Summary: In this fourth message of twenty on the life of Moses we see the difficulties Moses faced, not just with Pharaoh but with the Jewish people. This was the first of many clashes between Moses and the people he was trying to help.
Moses 4 MOSES IN GOD’S SCHOOL
C. The Salvation
2. The Conflicts in God’s Will Ex. 4:18-31
Moses has reluctantly agreed to God’s will. I do not believe his heart was in it. His “Thy will be done!” could be worded, “All right, God, I can’t win fighting you; have it your way.” We can only imagine his thoughts as he heads toward home to tell his wife and two boys and his father-in-law employer, that he must leave.
I believe he hoped this time that obeying God would not lead him into so many problems like it did the first time. If he did think that, HE WAS DEAD WRONG. Modern day “churchianity” peddles a Santa Claus kind of Jesus who makes us happy and able to breeze through problems like a hot knife through melted butter. But New Testament Christianity does the opposite. It gives us problems too big to handle, so we will learn to trust in God and seek holiness more than happiness. The day Moses said yes to God, a whole new set of problems came into his life. He was enrolling in God’s school. He learns about:
(1) Personal Responsibilities 4:18
(2) Power From God 4:19-23
(3) Perplexities About God 4:21-23
(4) Purity Before God 4:24-26
(5) Partners From God 4:27-31
(6) Problems Surrounding God 5:1-7:7
I. PERSONAL RESPONSIBILITIES THAT ABIDE (4:18)
The first thing Moses did was go to Jethro, the man who gave him a wife and a job and ask permission to go to Egypt and see if any of his family was alive. Two things stand out - silence and submission. First, silence. He said nothing of the voice and the burning bush. Why?
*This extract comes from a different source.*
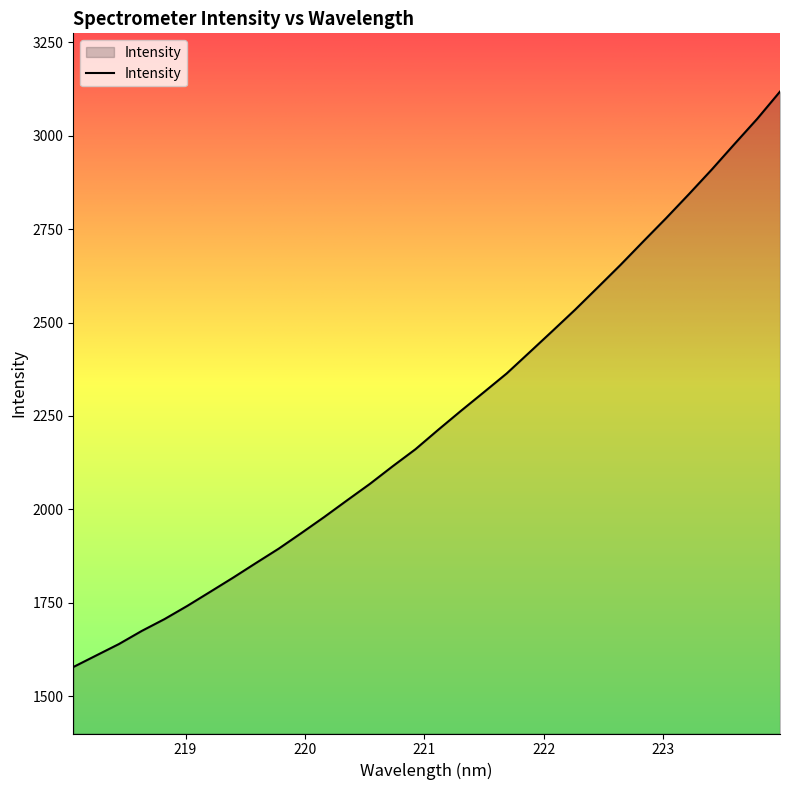

What is the greatest value displayed?

3118.4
Some things should be too holy for us to share. Some things need to be reflected upon to make sure what we heard or felt was from God. First John tells us to “test the spirits to see whether they are from God” (1 Jn. 4:1).
Many a young man has embarrassed himself by announcing his call to preach, being accepted by the church and then learning he had no call at all. Many a person has made a stupid mistake calling it the will of God. Second, we see . . .
Moses didn’t pull rank. He humbly asks Jethro’s permission. The Bible calls him the “meekest” (KJV) man on earth (Nu. 12:3). Meekness is not weakness. It is strength under God’s control. Moses didn’t storm up to Jethro and say, “God has told me to go to Egypt and I have to go!” This man had been good to him. This man depended on him. This man would need to find someone to work in his place. Moses was submissive to him.
Application: Having seen the fire of God’s glory and having heard the voice of God, Moses still had personal responsibilities. First Timothy, written to a preacher, says, “If anyone does not provide for his relatives and especially for his immediate family, he has denied the faith and is worse than an unbeliever” (1 Tim. 5:8).
I need to preach the gospel and take time for my wife and children. I need to visit the sick and rake my leaves before they blow in my neighbor’s yard. We have personal responsibilities. The high call of God does not lift anyone so high that he or she doesn’t have to be a good citizen, a good neighbor and a good family man.